I asked a teen who was helping me shelve books this week what his areas of interest are. He told me that he likes working with motors. I told him about my husband who recently took apart bits of his motorcycle and rebuilt it. I told him about the plane that he is building. He began asking questions. He was curious. I was working to make the connections between bits of information that he might be able to use to better understand and appreciate his world. I am prepared to help him find books on the subject during the school year should the opportunity arise.
The idea of finding a subject that would "motivate" a rocker to become an engineer and that would "hook" him, has inspired me. How do I get across the idea that information is fun? How do I motivate teens and help them realize that research can be a key to finding purpose in life? Maybe as an information specialist I am not motivated to take apart an engine, but I am excited by someone else's excitement about it. I am excited about finding the information that will help someone succeed. I am excited about connecting a person to the information that helps one better understand himself and his world in any productive way that is possible. 

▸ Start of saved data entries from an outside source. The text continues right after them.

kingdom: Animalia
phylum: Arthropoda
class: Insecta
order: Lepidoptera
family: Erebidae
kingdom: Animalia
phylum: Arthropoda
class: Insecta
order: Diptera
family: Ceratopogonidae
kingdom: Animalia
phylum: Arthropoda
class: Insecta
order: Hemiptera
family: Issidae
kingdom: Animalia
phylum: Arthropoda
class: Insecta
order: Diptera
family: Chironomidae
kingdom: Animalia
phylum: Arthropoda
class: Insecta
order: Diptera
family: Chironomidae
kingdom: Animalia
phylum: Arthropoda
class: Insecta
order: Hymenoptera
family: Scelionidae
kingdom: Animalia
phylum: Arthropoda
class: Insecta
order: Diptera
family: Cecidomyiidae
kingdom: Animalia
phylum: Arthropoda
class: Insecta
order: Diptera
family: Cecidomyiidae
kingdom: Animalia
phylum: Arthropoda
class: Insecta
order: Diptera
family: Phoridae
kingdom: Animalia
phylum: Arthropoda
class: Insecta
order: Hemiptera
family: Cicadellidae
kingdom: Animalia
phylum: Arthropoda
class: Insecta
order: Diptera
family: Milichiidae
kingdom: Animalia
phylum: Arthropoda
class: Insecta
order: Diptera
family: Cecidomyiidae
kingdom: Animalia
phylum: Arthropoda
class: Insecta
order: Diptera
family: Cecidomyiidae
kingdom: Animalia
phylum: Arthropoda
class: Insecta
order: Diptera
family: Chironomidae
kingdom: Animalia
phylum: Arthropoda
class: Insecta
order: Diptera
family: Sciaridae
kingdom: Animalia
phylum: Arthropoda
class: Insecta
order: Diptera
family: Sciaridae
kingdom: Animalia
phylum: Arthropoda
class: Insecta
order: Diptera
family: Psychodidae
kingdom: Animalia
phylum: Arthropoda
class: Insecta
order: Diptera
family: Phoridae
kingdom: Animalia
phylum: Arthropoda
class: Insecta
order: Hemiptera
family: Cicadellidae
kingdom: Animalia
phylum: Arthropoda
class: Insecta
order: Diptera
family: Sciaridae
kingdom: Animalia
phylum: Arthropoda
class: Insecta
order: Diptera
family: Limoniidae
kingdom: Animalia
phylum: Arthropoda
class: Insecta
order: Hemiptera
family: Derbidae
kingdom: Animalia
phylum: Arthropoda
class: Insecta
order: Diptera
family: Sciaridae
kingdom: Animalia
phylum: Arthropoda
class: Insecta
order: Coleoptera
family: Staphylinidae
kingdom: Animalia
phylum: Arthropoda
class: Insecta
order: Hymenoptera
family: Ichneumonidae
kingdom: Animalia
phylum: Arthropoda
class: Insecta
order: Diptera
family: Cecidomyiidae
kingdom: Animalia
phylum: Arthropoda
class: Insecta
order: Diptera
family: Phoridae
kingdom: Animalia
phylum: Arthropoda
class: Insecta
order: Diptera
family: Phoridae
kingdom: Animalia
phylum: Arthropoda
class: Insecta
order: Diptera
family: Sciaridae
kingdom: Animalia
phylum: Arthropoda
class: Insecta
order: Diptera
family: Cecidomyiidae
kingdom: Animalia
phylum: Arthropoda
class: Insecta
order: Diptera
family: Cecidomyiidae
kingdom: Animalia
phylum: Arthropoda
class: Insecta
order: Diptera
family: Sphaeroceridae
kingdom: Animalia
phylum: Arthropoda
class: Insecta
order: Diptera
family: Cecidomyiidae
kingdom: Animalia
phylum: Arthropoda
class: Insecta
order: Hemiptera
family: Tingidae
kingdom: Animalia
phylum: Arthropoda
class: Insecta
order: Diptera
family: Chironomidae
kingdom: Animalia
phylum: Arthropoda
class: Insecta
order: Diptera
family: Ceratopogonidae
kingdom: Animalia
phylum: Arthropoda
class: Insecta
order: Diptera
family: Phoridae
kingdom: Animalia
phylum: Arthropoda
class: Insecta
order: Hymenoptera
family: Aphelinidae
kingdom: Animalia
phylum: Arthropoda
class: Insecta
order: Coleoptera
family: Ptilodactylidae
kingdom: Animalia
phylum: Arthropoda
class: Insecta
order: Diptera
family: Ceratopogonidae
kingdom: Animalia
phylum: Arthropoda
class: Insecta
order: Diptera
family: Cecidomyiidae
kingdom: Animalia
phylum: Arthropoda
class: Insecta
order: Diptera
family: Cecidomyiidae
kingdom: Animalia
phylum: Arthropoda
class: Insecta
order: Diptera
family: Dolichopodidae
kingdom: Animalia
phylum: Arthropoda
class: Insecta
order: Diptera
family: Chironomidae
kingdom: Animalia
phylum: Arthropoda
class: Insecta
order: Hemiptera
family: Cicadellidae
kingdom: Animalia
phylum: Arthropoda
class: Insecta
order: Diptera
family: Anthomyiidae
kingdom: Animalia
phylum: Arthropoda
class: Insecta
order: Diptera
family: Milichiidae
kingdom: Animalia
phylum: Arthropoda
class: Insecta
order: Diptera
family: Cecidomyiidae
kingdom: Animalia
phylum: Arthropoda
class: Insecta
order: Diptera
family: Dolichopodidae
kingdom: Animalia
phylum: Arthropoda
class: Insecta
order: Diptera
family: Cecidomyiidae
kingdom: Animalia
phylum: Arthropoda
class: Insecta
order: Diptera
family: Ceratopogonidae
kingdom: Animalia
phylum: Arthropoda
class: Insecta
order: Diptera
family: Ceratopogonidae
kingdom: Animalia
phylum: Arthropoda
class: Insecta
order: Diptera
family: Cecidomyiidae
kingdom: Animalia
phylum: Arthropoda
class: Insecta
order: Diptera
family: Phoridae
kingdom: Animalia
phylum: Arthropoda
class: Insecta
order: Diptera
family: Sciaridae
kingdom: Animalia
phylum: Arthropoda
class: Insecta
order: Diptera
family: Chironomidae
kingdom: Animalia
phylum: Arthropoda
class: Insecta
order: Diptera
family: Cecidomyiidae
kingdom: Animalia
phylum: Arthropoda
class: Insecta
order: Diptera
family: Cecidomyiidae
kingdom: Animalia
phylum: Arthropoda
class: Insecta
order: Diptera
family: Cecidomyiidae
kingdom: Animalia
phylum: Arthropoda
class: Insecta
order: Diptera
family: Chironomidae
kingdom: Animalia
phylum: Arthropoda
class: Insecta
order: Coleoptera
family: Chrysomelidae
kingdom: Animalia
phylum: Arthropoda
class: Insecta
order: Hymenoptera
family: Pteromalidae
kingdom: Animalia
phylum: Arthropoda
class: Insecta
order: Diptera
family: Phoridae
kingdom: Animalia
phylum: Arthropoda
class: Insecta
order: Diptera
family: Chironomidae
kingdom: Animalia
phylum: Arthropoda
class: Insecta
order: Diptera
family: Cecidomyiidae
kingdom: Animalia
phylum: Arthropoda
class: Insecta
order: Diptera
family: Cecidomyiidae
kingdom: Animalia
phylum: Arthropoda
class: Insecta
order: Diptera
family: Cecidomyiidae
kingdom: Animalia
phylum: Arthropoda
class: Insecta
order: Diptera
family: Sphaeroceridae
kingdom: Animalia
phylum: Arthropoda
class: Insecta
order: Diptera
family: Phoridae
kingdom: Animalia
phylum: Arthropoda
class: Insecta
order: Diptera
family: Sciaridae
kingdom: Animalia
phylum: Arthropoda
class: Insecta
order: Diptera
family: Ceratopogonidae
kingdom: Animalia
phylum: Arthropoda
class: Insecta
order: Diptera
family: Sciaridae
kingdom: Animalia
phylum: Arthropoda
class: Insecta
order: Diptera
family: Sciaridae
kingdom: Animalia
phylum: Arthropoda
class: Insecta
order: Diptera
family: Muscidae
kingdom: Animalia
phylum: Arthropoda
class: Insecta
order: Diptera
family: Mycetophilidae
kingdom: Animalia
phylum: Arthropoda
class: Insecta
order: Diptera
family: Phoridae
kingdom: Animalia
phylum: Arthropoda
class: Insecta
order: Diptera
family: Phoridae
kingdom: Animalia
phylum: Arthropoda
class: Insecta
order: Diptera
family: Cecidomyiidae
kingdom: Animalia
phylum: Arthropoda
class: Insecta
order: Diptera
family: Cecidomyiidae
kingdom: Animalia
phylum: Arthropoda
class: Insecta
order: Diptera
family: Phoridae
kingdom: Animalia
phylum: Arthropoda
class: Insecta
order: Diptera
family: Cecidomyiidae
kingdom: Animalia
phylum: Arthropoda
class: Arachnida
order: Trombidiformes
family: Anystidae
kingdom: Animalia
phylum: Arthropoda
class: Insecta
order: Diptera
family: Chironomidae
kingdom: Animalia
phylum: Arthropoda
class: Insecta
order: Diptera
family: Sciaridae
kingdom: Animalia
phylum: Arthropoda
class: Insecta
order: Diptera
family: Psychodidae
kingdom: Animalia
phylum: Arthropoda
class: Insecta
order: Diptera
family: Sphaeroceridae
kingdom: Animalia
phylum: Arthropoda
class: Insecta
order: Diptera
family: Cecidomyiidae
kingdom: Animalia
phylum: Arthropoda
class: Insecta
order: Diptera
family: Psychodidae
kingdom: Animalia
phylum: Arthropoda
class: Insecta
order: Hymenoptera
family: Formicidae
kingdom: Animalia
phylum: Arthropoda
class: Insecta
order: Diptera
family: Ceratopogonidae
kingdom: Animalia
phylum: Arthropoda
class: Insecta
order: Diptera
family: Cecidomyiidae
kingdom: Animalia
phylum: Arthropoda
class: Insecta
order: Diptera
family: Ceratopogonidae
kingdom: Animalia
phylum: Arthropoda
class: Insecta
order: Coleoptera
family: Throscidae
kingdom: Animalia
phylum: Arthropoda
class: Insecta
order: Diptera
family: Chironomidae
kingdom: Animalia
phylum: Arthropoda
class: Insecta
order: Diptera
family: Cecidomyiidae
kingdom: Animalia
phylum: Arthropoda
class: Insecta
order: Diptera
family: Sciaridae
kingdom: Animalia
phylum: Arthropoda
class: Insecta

With expertise in archives, my understanding of my world is usually guided in some way by my interest in primary sources. How do people leave their marks on society? How do we share our thoughts and ideas? How do others use our thoughts and ideas? What do we learn from one another? How do we pass on our knowledge and the culture that we develop from it? How does material culture reflect our attempts to understand who why are and why we are here? How have others helped mold my world? What have earlier communities set up for me so that I can make my own mark on society?
I am fascinated about how we each "understand" our place differently. Yet, sense of place, sense of purpose, and sense of self can be found in any study of culture, science, arts, or mathematics... Despite the diversity of information, it is all is connected. "Understanding my world" involves finding a pursuit that leads one down a path guided by curiosity.